結城紬

猛暑の夏、連れは雪渓の残る鹿島槍に行こうと言う。それが無理でも爺ヶ岳までは行けるだろう、そこで剣を眺めながら美味いコーヒーを飲もうよ、と誘う。

山はすっぱりとやめたつもりであるが、このルートからの剣岳の眺望を思うと心が騒いだ。しかし復帰を目指して登頂した八ヶ岳の無残な山行を思い出せば、簡単に頷く訳にはいかなかった。

爺ヶ岳までは行けるだろうか・・・ぐずぐずとして決められず、満席のムーンライト信州にキャンセルが出たら登ろう、そう賭けてみたのだった。しかしこの季節にキャンセルが出るはずもなく、連れは重いザックを背負い一人、鹿島槍ヶ岳へと出かけていった。私はと言えば、一日遅れで信濃大町に向かい麓で連れの帰りを待つことになった。

さて、こうなればと気分を切り替え、ホテル内、吉兆での夕食にお気に入りの白地の結城を着ることにしよう。この単衣にあれやこれやと試しては、帯は茜色の博多、帯留めと帯揚げは水色に決め、翌朝、ぞうりまでを詰め込んだ大きな荷物を携え、10時過ぎのあずさに乗り込んだ。 

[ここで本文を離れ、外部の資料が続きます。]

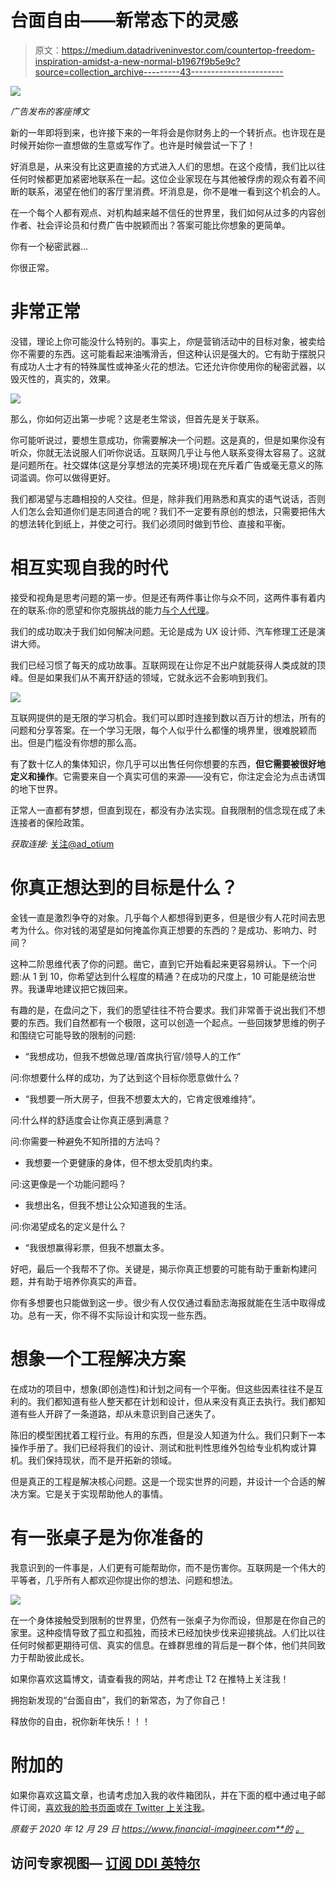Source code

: # 台面自由——新常态下的灵感

> 原文：<https://medium.datadriveninvestor.com/countertop-freedom-inspiration-amidst-a-new-normal-b1967f9b5e9c?source=collection_archive---------43----------------------->

![](img/d5fcb01fbc1d3cc53a57ea2914051e5c.png)

*广告发布的客座博文*

新的一年即将到来，也许接下来的一年将会是你财务上的一个转折点。也许现在是时候开始你一直想做的生意或写作了。也许是时候尝试一下了！

好消息是，从来没有比这更直接的方式进入人们的思想。在这个疫情，我们比以往任何时候都更加紧密地联系在一起。这位企业家现在与其他被俘虏的观众有着不间断的联系，渴望在他们的客厅里消费。坏消息是，你不是唯一看到这个机会的人。

在一个每个人都有观点、对机构越来越不信任的世界里，我们如何从过多的内容创作者、社会评论员和付费广告中脱颖而出？答案可能比你想象的更简单。

你有一个秘密武器…

你很正常。

# 非常正常

没错，理论上你可能没什么特别的。事实上，*你*是营销活动中的目标对象，被卖给你不需要的东西。这可能看起来油嘴滑舌，但这种认识是强大的。它有助于摆脱只有成功人士才有的特殊属性或神圣火花的想法。它还允许你使用你的秘密武器，以毁灭性的，真实的，效果。

![](img/5a4f167aaf016859f8da9048cb940e6a.png)

那么，你如何迈出第一步呢？这是老生常谈，但首先是关于联系。

你可能听说过，要想生意成功，你需要解决一个问题。这是真的，但是如果你没有听众，你就无法说服人们听你说话。互联网几乎让与他人联系变得太容易了。这就是问题所在。社交媒体(这是分享想法的完美环境)现在充斥着广告或毫无意义的陈词滥调。你可以做得更好。

我们都渴望与志趣相投的人交往。但是，除非我们用熟悉和真实的语气说话，否则人们怎么会知道你们是志同道合的呢？我们不一定要有原创的想法，只需要把伟大的想法转化到纸上，并使之可行。我们必须同时做到节俭、直接和平衡。

# 相互实现自我的时代

接受和视角是思考问题的第一步。但是还有两件事让你与众不同，这两件事有着内在的联系:你的愿望和你克服挑战的能力[与个人代理](https://adotium.co.uk/5-steps-to-develop-your-personal-agency-and-start-something-new/)。

我们的成功取决于我们如何解决问题。无论是成为 UX 设计师、汽车修理工还是演讲大师。

我们已经习惯了每天的成功故事。互联网现在让你足不出户就能获得人类成就的顶峰。但是如果我们从不离开舒适的领域，它就永远不会影响到我们。

![](img/a674a69de565a2f009a1e7b56b82d754.png)

互联网提供的是无限的学习机会。我们可以即时连接到数以百万计的想法，所有的问题和分享答案。在一个学习无限，每个人似乎什么都懂的境界里，很难脱颖而出。但是门槛没有你想的那么高。

有了数十亿人的集体知识，你几乎可以出售任何你想要的东西，**但它需要被很好地定义和操作**。它需要来自一个真实可信的来源——没有它，你注定会沦为点击诱饵的地下世界。

正常人一直都有梦想，但直到现在，都没有办法实现。自我限制的信念现在成了未连接者的保险政策。

*获取连接:* [关注@ad_otium](https://twitter.com/ad_otium?ref_src=twsrc%5Etfw)

# 你真正想达到的目标是什么？

金钱一直是激烈争夺的对象。几乎每个人都想得到更多，但是很少有人花时间去思考为什么。你对钱的渴望是如何掩盖你真正想要的东西的？是成功、影响力、时间？

这种二阶思维代表了你的问题。凿它，直到它开始看起来更容易辨认。下一个问题:从 1 到 10，你希望达到什么程度的精通？在成功的尺度上，10 可能是统治世界。我谦卑地建议把它拨回来。

有趣的是，在盘问之下，我们的愿望往往不符合要求。我们非常善于说出我们不想要的东西。我们自然都有一个极限，这可以创造一个起点。一些回拨梦思维的例子和围绕它可能导致的限制的问题:

*   “我想成功，但我不想做总理/首席执行官/领导人的工作”

问:你想要什么样的成功，为了达到这个目标你愿意做什么？

*   “我想要一所大房子，但我不想要太大的，它肯定很难维持”。

问:什么样的舒适度会让你真正感到满意？

问:你需要一种避免不知所措的方法吗？

*   我想要一个更健康的身体，但不想太受肌肉约束。

问:这更像是一个功能问题吗？

*   我想出名，但我不想让公众知道我的生活。

问:你渴望成名的定义是什么？

*   “我很想赢得彩票，但我不想赢太多。

好吧，最后一个我帮不了你。关键是，揭示你真正想要的可能有助于重新构建问题，并有助于培养你真实的声音。

你有多想要也只能做到这一步。很少有人仅仅通过看励志海报就能在生活中取得成功。总有一天，你不得不实际设计和实现一些东西。

# 想象一个工程解决方案

在成功的项目中，想象(即创造性)和计划之间有一个平衡。但这些因素往往不是互利的。我们都知道有些人整天都在计划和设计，但从来没有真正去执行。我们都知道有些人开辟了一条道路，却从未意识到自己迷失了。

陈旧的模型困扰着工程行业。有用的东西，但是没人知道为什么。我们只剩下一本操作手册了。我们已经将我们的设计、测试和批判性思维外包给专业机构或计算机。我们保持现状，而不是开拓新的领域。

但是真正的工程是解决核心问题。这是一个现实世界的问题，并设计一个合适的解决方案。它是关于实现帮助他人的事情。

# 有一张桌子是为你准备的

我意识到的一件事是，人们更有可能帮助你，而不是伤害你。互联网是一个伟大的平等者，几乎所有人都欢迎你提出你的想法、问题和想法。

![](img/f939193519ef7ddb06c1ea31fcbf3151.png)

在一个身体接触受到限制的世界里，仍然有一张桌子为你而设，但那是在你自己的家里。这种疫情导致了孤立和孤独，而技术已经加快步伐来迎接挑战。人们比以往任何时候都更期待可信、真实的信息。在蜂群思维的背后是一群个体，他们共同致力于帮助彼此成长。

如果你喜欢这篇博文，请查看我的网站，并考虑让 T2 在推特上关注我！

拥抱新发现的“台面自由”，我们的新常态，为了你自己！

释放你的自由，祝你新年快乐！！！

# 附加的

如果你喜欢这篇文章，也请考虑加入我的收件箱团队，并在下面的框中通过电子邮件订阅，[喜欢我的脸书页面](https://www.facebook.com/financialimagineer)或[在 Twitter 上关注我](https://twitter.com/FI_imagineer)。

*原载于 2020 年 12 月 29 日 https://www.financial-imagineer.com**的* [*。*](https://www.financial-imagineer.com/countertop-freedom/)

## 访问专家视图— [订阅 DDI 英特尔](https://datadriveninvestor.com/ddi-intel)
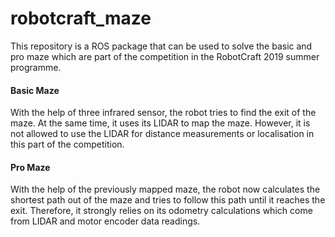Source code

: # robotcraft_maze

This repository is a ROS package that can be used to solve the basic and pro maze which are part of the competition in the RobotCraft 2019 summer programme.

#### Basic Maze
With the help of three infrared sensor, the robot tries to find the exit of the maze. At the same time, it uses its LIDAR to map the maze. However, it is not allowed to use the LIDAR for distance measurements or localisation in this part of the competition.

#### Pro Maze
With the help of the previously mapped maze, the robot now calculates the shortest path out of the maze and tries to follow this path until it reaches the exit. Therefore, it strongly relies on its odometry calculations which come from LIDAR and motor encoder data readings.
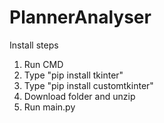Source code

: # PlannerAnalyser

Install steps
1. Run CMD
2. Type "pip install tkinter"
3. Type "pip install customtkinter"
4. Download folder and unzip
5. Run main.py
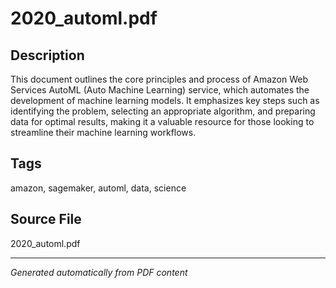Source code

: # 2020_automl.pdf

## Description
This document outlines the core principles and process of Amazon Web Services AutoML (Auto Machine Learning) service, which automates the development of machine learning models. It emphasizes key steps such as identifying the problem, selecting an appropriate algorithm, and preparing data for optimal results, making it a valuable resource for those looking to streamline their machine learning workflows.
## Tags
amazon, sagemaker, automl, data, science

## Source File
2020_automl.pdf

---
*Generated automatically from PDF content*
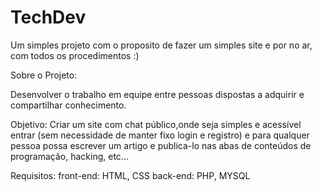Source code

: # TechDev
Um simples projeto com o proposito de fazer um simples site e por no ar, com todos os procedimentos :)

Sobre o Projeto:

Desenvolver o trabalho em equipe entre pessoas dispostas a adquirir e compartilhar conhecimento. 

Objetivo:  Criar um site com chat público,onde seja simples e acessível entrar (sem necessidade de manter fixo login e registro) e para qualquer pessoa possa escrever um artigo e publica-lo nas abas de conteúdos de programação, hacking, etc...

Requisitos: 
  front-end: HTML, CSS
	back-end: PHP, MYSQL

松本を過ぎ、車窓からの雄大な山容に見とれた。しかし、あの高山の頂きに立つことはもうないのだと思うと言いようのない寂しさがこみ上げてくる。連れもやがては山を離れる日を迎えるだろう。充実感に満たされているのか、それとも喪失感に苛まれるのか・・・何にせよ山への思いは私とは比べようがないほど深い。

14時過ぎ、くろよんロイヤルホテルに到着。連れと合流するやいなや、ホテルに隣接する日向山高原ゴルフコースでハーフを回ることになった。連れは山から下りるとすぐに予約を入れたのだという。毎度のこと、このゴルフ好きにはあきれてしまう。

今夏の猛暑はこの地にも波及し、避暑地とは思えぬ暑さであった。とは言え、山懐に抱かれてボールを追うのは頗る気持ちが良い。

ゴルフから戻ると大急ぎで湯に浸かり、和服に着替えた。

吉兆では顔馴染のマネージャーが迎えてくれたが、連れの後ろを歩く私に一瞬怪訝そうな顔を向けた。無理もない。例年、日焼け顔を火照らせ登山靴を鳴らしながら入店していた私が、全く異なる姿で現れたのだから。

料理は、夏休みの家族連れ向けの献立であるのか、幾分大味で量も多いようだった。私たちは炊合せとご飯を半分の量にお願いしたが、それでも少し残してしまった。この店に来て初めてのことである。


献立

  • 向 付 もずく酢
  • お 椀 枝豆真丈
  • お造り 縞鯵・烏賊
  • 八 寸 鱧の子 穴子寿し 南京フォアグラ とうもろこし揚げ 湯葉かまぼこ 枝豆 岩魚一夜干し
  • 揚げ物 すずき揚げ
  • 炊合せ 茄子丸焚 南京 ずいき 菊菜
  • ご 飯 信州サーモン茶漬
  • 果 物 季節の果物



アルコールはビールと地酒「大雪渓」、早々に酔った。連れが結城が良く似合うと褒めてくれたせいだろうか。

翌日もまた日向山高原ゴルフコースにて18ホールをラウンド、いつも同様、散々な結果であったことは言うまでもない。